How to Use SGP to Explore Student Growth in Academic Achievement

Gambling Blog Aug 25, 2023

sgp is a software program and database that allows researchers to explore student growth in academic achievement. It is used by many educational organizations to assess the effectiveness of schools, teachers, and school leaders. It can also help parents decide which school is best for their child. It can be downloaded from the internet for free. To use sgp, you will need a computer with the free software program R installed. This is a statistical computing environment that is not intuitive and requires some familiarity with programming languages.

Generally, the more knowledge you have about the topic, the easier it will be to understand the data and the results of an analysis. It is recommended that you read a few articles on the subject before beginning any work. You should also consider reading the vignettes to get an idea of how the SGP functions are supposed to work.

In addition to these resources, the SGP GitHub project page contains various examples of how the sgp functions can be used to analyze the data. Lastly, the SGP wiki has several tips and tricks for working with the data.

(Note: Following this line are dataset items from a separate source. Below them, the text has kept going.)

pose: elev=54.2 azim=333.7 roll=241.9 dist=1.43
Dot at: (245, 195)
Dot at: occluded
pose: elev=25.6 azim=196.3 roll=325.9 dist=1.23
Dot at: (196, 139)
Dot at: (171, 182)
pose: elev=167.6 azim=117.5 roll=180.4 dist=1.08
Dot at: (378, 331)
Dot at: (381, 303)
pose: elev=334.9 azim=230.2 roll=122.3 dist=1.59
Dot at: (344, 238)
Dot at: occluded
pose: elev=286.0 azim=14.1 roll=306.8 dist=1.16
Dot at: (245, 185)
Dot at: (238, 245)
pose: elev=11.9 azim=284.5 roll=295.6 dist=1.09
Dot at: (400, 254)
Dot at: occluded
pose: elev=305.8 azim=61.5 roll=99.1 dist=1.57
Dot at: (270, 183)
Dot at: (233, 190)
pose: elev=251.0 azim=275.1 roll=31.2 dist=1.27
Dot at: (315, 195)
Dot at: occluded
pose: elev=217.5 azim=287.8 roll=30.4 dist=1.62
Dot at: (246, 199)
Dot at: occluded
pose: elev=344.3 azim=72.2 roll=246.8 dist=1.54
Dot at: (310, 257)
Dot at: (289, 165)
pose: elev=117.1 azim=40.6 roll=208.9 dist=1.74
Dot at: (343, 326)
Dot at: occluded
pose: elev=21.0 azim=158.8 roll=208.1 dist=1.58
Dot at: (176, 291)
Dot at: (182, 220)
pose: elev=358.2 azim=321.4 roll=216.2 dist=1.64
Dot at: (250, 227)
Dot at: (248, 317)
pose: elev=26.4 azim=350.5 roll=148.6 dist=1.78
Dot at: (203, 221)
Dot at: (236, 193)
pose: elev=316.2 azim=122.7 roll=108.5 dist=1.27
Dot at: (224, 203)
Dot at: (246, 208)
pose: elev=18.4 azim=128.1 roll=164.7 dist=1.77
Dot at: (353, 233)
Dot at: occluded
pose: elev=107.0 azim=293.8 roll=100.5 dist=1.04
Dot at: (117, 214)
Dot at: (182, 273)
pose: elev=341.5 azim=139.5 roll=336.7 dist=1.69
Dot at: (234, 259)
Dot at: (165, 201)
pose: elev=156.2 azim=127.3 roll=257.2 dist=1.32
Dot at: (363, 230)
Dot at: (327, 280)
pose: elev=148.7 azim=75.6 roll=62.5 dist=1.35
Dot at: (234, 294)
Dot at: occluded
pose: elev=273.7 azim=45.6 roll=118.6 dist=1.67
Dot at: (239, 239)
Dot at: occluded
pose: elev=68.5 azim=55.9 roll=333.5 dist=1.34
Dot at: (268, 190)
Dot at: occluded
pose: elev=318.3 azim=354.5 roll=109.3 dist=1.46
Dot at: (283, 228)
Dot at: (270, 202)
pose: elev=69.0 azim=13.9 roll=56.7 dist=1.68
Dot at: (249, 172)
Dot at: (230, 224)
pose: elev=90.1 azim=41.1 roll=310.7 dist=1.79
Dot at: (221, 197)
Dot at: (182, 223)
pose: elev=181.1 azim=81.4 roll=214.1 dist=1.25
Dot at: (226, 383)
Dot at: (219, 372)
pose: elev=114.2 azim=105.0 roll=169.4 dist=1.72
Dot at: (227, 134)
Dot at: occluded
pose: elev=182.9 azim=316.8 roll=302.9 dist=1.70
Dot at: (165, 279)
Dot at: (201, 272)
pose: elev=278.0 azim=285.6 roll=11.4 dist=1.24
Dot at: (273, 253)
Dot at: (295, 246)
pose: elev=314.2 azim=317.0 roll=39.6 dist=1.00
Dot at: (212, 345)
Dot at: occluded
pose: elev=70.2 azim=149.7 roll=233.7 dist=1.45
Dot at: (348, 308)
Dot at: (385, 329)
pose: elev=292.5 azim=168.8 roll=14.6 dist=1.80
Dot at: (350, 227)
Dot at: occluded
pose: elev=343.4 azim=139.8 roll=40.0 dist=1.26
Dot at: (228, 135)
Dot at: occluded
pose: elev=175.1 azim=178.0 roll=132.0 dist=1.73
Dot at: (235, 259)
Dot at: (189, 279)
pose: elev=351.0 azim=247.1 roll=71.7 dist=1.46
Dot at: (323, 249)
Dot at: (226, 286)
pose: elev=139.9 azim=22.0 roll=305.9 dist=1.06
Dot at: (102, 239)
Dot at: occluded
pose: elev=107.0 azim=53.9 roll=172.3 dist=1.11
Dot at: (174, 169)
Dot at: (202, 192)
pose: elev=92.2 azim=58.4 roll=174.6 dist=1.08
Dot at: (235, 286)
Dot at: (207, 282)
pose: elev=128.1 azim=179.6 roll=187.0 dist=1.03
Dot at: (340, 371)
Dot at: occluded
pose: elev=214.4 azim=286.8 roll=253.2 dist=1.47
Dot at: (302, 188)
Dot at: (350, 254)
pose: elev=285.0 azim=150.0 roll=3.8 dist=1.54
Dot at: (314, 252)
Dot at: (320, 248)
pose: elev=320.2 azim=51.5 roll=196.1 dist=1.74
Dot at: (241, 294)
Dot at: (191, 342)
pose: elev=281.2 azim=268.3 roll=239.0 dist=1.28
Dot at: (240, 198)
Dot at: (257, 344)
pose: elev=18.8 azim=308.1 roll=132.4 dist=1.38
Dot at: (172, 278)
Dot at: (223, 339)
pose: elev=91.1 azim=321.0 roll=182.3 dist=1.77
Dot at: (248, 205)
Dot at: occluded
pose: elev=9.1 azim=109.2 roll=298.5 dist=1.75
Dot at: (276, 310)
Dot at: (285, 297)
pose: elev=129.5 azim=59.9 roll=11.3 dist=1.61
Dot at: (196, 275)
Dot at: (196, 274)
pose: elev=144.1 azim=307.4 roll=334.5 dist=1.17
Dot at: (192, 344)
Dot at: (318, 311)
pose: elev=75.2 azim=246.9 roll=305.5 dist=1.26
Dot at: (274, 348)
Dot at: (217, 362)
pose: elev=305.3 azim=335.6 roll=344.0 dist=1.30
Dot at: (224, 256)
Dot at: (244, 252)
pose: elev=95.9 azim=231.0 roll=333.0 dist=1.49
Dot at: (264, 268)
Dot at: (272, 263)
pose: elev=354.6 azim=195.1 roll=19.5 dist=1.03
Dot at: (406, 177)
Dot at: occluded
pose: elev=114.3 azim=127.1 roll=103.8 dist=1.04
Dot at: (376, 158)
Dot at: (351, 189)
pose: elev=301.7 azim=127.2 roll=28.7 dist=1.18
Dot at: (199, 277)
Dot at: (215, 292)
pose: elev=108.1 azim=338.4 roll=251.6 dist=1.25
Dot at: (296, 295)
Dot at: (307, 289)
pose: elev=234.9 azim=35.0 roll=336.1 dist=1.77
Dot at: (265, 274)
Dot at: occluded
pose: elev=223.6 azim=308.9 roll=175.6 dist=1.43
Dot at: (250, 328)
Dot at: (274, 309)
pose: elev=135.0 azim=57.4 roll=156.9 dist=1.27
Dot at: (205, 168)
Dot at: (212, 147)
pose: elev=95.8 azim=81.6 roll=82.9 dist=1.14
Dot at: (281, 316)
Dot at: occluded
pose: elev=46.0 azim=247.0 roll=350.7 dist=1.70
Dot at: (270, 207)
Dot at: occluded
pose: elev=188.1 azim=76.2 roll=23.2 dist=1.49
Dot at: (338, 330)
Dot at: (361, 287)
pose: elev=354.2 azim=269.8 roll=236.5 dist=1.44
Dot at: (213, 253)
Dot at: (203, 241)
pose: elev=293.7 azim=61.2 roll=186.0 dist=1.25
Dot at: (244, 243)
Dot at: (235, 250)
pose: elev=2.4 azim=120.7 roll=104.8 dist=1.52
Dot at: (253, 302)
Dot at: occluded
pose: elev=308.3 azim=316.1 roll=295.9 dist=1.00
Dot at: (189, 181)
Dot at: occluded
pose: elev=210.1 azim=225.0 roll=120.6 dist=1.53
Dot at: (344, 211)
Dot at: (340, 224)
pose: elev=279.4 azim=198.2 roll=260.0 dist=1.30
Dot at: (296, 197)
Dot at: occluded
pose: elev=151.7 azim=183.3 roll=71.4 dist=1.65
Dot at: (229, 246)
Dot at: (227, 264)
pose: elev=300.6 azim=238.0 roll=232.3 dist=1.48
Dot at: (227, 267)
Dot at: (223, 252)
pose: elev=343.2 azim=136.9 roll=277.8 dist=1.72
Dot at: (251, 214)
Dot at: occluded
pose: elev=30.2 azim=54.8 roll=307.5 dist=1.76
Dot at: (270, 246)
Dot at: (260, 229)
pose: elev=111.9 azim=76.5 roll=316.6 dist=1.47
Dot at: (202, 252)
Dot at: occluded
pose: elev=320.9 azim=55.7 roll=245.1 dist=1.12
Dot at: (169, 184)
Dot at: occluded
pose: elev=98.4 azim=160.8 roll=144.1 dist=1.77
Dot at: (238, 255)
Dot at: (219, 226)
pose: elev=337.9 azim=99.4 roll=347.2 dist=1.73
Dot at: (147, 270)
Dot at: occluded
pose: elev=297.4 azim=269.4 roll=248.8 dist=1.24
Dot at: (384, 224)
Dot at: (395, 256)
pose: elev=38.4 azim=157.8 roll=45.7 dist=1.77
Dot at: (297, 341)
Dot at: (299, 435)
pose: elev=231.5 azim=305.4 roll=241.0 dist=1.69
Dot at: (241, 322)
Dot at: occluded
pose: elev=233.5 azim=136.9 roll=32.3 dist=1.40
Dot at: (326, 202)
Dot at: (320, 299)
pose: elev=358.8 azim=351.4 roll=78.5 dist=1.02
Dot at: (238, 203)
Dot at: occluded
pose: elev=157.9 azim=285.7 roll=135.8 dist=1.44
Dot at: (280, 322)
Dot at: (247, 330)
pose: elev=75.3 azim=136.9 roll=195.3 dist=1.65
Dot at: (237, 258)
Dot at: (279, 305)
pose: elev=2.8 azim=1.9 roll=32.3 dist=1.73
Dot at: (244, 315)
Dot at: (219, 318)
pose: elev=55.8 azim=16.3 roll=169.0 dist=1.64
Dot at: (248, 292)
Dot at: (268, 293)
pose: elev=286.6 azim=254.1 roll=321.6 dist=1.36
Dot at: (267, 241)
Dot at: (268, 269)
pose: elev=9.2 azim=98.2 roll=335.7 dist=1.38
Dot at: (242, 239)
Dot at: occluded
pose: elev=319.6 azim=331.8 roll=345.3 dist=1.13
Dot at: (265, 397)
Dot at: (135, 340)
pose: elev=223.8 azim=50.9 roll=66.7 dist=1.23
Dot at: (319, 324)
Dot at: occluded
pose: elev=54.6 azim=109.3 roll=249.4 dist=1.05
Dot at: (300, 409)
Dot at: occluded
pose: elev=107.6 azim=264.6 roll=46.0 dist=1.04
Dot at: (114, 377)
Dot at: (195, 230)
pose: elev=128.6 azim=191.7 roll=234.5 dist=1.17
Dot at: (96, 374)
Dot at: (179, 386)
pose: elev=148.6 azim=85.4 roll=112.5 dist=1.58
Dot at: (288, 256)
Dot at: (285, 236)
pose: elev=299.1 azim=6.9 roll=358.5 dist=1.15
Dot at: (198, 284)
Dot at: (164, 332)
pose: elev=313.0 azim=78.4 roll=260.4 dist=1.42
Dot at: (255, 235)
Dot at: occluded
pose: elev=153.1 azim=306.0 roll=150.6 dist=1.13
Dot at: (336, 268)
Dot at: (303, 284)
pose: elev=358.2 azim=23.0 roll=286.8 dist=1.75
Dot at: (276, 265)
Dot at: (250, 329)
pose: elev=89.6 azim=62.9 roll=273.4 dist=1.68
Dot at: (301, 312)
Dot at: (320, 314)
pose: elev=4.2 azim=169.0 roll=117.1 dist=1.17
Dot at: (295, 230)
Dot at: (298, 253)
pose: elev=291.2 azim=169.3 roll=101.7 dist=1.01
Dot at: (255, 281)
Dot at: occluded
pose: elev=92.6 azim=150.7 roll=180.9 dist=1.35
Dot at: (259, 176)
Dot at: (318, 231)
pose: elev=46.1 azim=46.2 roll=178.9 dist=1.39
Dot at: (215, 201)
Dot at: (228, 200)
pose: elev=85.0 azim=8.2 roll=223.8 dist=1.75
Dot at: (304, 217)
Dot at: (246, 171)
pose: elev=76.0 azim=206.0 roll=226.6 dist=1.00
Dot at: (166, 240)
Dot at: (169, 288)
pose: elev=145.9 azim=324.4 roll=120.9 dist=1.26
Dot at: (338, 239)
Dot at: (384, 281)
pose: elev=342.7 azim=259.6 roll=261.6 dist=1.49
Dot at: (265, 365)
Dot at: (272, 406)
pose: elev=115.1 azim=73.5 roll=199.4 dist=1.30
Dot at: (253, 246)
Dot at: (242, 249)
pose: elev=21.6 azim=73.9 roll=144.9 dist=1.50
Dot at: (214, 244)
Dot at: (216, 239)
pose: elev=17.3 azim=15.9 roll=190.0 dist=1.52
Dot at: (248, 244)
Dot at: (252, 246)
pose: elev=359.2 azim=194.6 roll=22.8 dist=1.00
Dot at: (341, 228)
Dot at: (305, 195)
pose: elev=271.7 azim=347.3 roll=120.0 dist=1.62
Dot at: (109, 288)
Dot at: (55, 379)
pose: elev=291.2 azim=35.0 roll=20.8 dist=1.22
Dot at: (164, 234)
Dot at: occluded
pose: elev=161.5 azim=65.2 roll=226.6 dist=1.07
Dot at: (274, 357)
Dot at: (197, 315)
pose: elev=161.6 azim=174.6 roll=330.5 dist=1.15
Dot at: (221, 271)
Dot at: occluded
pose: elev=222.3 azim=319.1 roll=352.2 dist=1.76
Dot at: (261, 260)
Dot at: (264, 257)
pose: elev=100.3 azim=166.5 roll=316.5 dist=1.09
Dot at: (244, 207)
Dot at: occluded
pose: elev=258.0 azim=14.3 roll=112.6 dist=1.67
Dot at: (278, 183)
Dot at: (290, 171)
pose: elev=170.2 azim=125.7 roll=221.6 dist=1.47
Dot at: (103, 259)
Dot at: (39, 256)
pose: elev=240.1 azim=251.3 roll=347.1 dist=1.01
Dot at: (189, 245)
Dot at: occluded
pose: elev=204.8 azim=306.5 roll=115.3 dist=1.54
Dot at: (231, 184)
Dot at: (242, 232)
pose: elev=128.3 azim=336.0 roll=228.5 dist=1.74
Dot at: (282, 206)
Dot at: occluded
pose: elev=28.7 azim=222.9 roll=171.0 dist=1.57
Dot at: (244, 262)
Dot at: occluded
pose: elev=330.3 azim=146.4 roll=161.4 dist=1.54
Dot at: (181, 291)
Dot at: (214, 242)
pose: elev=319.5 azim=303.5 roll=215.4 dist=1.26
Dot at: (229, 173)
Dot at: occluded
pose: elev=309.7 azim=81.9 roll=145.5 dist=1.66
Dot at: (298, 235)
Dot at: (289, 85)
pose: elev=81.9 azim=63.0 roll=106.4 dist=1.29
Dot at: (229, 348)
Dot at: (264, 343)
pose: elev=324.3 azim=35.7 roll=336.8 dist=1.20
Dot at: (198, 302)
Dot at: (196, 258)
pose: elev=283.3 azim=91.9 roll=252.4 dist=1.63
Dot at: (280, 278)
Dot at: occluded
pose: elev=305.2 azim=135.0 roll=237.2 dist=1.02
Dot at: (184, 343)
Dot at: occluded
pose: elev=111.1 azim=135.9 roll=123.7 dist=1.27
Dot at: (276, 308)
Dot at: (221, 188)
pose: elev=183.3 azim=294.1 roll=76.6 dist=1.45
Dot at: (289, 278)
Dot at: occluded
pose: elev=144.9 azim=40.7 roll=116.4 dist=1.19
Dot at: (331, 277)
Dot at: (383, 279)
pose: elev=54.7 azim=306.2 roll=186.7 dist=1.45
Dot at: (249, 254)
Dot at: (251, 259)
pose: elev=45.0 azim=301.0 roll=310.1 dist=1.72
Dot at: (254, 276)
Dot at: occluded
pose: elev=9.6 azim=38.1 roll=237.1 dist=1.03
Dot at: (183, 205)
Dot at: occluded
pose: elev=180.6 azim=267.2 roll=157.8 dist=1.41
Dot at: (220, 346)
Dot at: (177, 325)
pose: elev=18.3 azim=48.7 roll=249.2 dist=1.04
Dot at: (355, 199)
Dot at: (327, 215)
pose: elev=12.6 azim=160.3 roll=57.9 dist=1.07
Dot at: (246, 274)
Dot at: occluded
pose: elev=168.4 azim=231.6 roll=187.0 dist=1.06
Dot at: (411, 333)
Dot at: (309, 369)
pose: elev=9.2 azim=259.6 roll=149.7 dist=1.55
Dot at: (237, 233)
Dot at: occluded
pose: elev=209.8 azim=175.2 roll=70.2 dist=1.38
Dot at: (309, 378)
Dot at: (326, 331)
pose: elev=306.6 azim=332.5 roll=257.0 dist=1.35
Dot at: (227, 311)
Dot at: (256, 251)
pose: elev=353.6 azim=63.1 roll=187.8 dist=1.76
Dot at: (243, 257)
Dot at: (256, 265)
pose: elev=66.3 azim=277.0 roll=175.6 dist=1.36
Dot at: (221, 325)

The sgpData_WIDE data set contains anonymized panel data for five years of annual, vertically scaled assessments. The first column, ID, provides the unique student identifier and the subsequent columns provide assessment scores for each year of the longitudinal data. The missing values are shown as NA.

SGP analyses are often complicated by the fact that students are tested more than once and have multiple instructors over their academic careers. The sgpData_INSTRUCTOR_NUMBER data set contains an anonymized teacher-student lookup table that associates a student’s test records with their instructor. This allows for the identification of a single teacher to whom a student was assigned for a particular content area and year.

A student growth percentile (SGP) is an estimate of a student’s relative performance on MCAS. A student is expected to grow at the 90th percentile if they performed like 90% of students who had similar MCAS performance histories.

Despite the common perception that SGPs are a measure of individual student performance, they are in reality a proxy for the performance of a group of students. Our research shows that there is a strong relationship between student growth and achievement, and these relationships would exist even if true SGPs could be measured perfectly through tests with no measurement error.